Linux SysAdmin and Oracle/MySQL DBA: Understanding TCP/IP headers and options

Jephe Wu - http://linuxtechres.blogspot.com

1. TCP and IP headers

20 bytes for the TCP header and 20 bytes for the IP header, this is standard header , total 40 bytes.

ICMP has 8 bytes header.

IP header:
a. An IP packet is composed of the IP header (with or without options) and the data.
b. the length of the IP header must be a multiple of 4 bytes. The minimum length of IP headers is 20 bytes which means IP header length part hex digit is 5. (indicates ip header length is 5 4-byte chunks)

TCP header:
a. the TCP header may also contain options. And like the IP header, the TCP header's length must be a multiple of 4 bytes
b. the TCP options change the length of the TCP header, the length is set in the header,

e.g. 7 - means that the TCP header is made of seven 4-byte chunks, or a total of 28 bytes: 20 bytes of standard TCP header and 8 bytes of TCP options.

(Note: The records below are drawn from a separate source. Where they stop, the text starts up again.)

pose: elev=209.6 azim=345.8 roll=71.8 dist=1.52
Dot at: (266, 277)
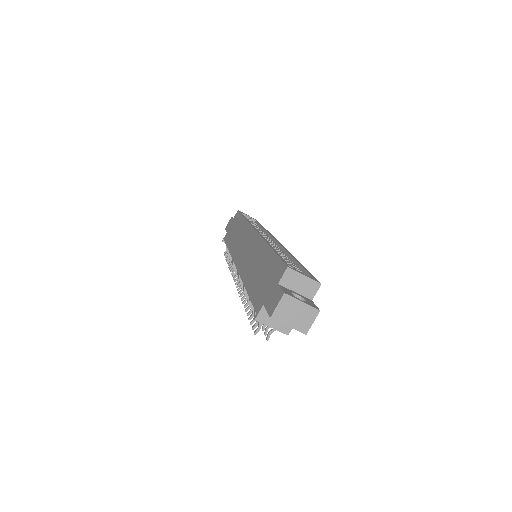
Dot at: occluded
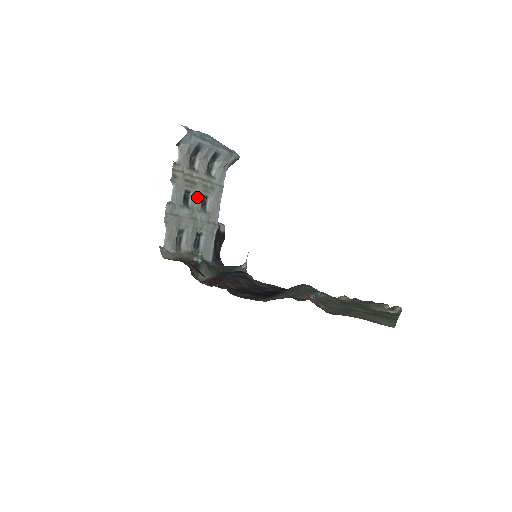
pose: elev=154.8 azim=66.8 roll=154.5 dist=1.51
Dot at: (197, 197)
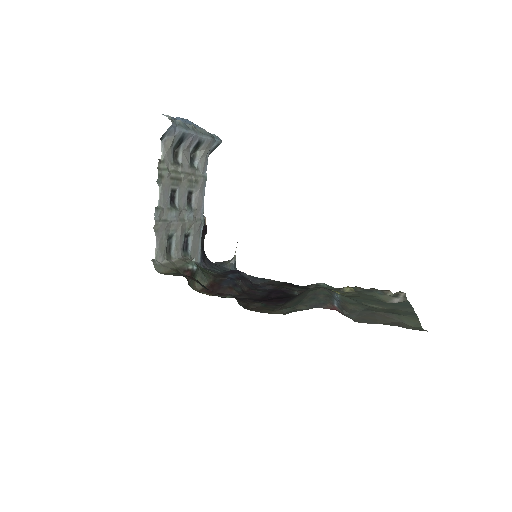
Dot at: (183, 195)
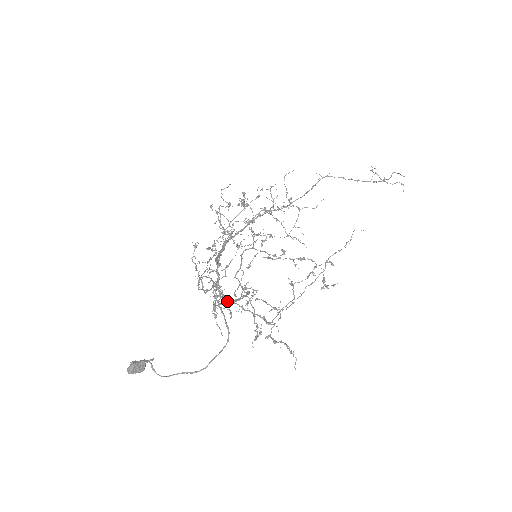
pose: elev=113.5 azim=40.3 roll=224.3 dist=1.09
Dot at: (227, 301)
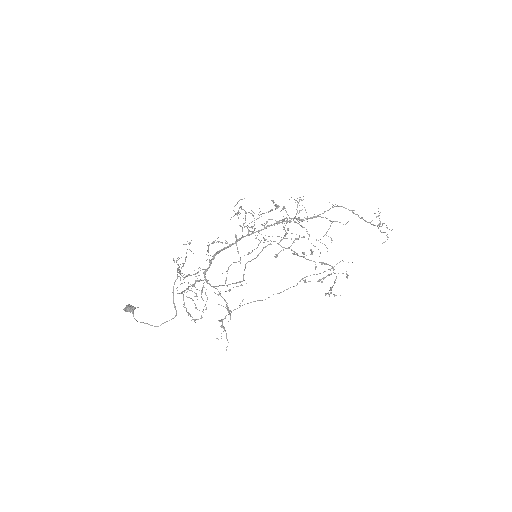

c. the maximum value that can be set is hex F, which is decimal 15. That means that fifteen 4-byte chunks, or 60 bytes, is the maximum length for the entire TCP header, including TCP options.

TCP encapsulation:
1. the data package at the Application Layer is called a message, while the same data package at the Internet Layer is called a datagram.
2. Transport Layer may have one of two names - a segment or a datagram. If the TCP protocol is being used, it is called a segment. If the UDP protocol is being used, it is called a Datagram.
3. Onto the Network Access Layer, where a frame is created

IP fragmentation and assembly
An application message is typically fragmented into a consecutive sequence of TCP segments and all except the last segment is of size MSS.
http://www.cisco.com/en/US/tech/tk827/tk369/technologies_white_paper09186a00800d6979.shtml

2. Maximum Segment Size (MSS)[SYN or SYN/ACK]
some concepts:
a. Every host is required to be able to handle an MSS of at least 536 bytes.
b. For most computer users, the MSS option is set automatically by the operating system on the SYN packet during the TCP handshake. The MSS can be used completely independently in each direction of data flow.
c. When IPv4 is used as the network protocol, the MSS is calculated as the maximum size of an IPv4 datagram minus 40 bytes. When IPv6 is used as the network protcol, the MSS is calculated as the maximum packet size minus 60 bytes. An MSS of 65535 should be interpreted as infinity.
d. The MSS is only avertised during the SYN and SYN/ACK packets in the TCP three-way handshake, so the MSS option should only be seen in those packets. MSS value is not negotiated between hosts. The sending host is required to limit the size of data in a single TCP segment to a value less than or equal to the MSS reported by the receiving host.
d. When a connection is established, the two ends agree to use the smaller of each end's value. Because headers are typically 40 bytes, MSS is usually 40 less than the MTU (Maximum Transmission Unit).
e. The way MSS now works is that each host will first compare its outgoing interface MTU with its own buffer and choose the lowest value as the MSS to send. The hosts will then compare the MSS size received against their own interface MTU and again choose the lower of the two values.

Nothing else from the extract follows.